━━━ DATASET ENTRIES

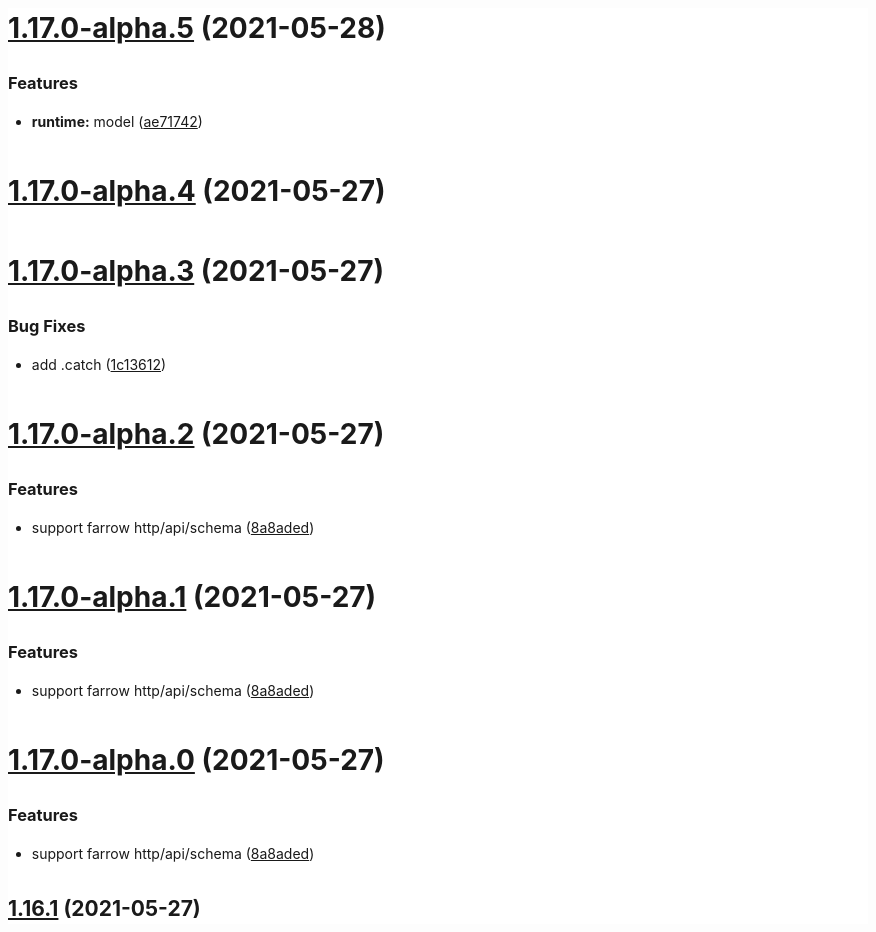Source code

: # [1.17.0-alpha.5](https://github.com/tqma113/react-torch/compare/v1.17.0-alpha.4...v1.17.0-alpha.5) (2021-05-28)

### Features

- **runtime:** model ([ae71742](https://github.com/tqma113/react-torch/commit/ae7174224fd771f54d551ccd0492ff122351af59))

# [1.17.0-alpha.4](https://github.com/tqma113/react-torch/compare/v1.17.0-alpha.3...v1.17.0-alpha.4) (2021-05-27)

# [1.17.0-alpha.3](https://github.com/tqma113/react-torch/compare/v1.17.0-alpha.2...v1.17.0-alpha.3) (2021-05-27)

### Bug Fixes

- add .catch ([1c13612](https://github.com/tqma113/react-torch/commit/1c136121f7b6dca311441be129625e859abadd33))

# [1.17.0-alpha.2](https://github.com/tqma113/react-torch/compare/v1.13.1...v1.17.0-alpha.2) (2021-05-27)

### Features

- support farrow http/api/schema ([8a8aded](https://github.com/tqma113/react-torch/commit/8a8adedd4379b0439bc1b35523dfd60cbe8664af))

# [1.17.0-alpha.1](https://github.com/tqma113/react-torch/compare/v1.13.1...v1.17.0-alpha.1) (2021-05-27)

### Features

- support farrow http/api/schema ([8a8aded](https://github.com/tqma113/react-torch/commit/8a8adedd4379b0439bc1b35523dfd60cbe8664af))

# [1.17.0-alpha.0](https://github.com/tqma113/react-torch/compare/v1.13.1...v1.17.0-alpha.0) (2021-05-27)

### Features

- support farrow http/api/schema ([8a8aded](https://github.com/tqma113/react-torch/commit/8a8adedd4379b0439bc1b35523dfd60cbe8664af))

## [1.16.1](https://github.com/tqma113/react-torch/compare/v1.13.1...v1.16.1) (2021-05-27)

━━━━━━

◆ WORK REQUIRED:
With images omitted, retype the data word for word.

◆ EXPECTED ANSWER:
Source code

: # [1.17.0-alpha.5](https://github.com/tqma113/react-torch/compare/v1.17.0-alpha.4...v1.17.0-alpha.5) (2021-05-28)

### Features

- **runtime:** model ([ae71742](https://github.com/tqma113/react-torch/commit/ae7174224fd771f54d551ccd0492ff122351af59))

# [1.17.0-alpha.4](https://github.com/tqma113/react-torch/compare/v1.17.0-alpha.3...v1.17.0-alpha.4) (2021-05-27)

# [1.17.0-alpha.3](https://github.com/tqma113/react-torch/compare/v1.17.0-alpha.2...v1.17.0-alpha.3) (2021-05-27)

### Bug Fixes

- add .catch ([1c13612](https://github.com/tqma113/react-torch/commit/1c136121f7b6dca311441be129625e859abadd33))

# [1.17.0-alpha.2](https://github.com/tqma113/react-torch/compare/v1.13.1...v1.17.0-alpha.2) (2021-05-27)

### Features

- support farrow http/api/schema ([8a8aded](https://github.com/tqma113/react-torch/commit/8a8adedd4379b0439bc1b35523dfd60cbe8664af))

# [1.17.0-alpha.1](https://github.com/tqma113/react-torch/compare/v1.13.1...v1.17.0-alpha.1) (2021-05-27)

### Features

- support farrow http/api/schema ([8a8aded](https://github.com/tqma113/react-torch/commit/8a8adedd4379b0439bc1b35523dfd60cbe8664af))

# [1.17.0-alpha.0](https://github.com/tqma113/react-torch/compare/v1.13.1...v1.17.0-alpha.0) (2021-05-27)

### Features

- support farrow http/api/schema ([8a8aded](https://github.com/tqma113/react-torch/commit/8a8adedd4379b0439bc1b35523dfd60cbe8664af))

## [1.16.1](https://github.com/tqma113/react-torch/compare/v1.13.1...v1.16.1) (2021-05-27)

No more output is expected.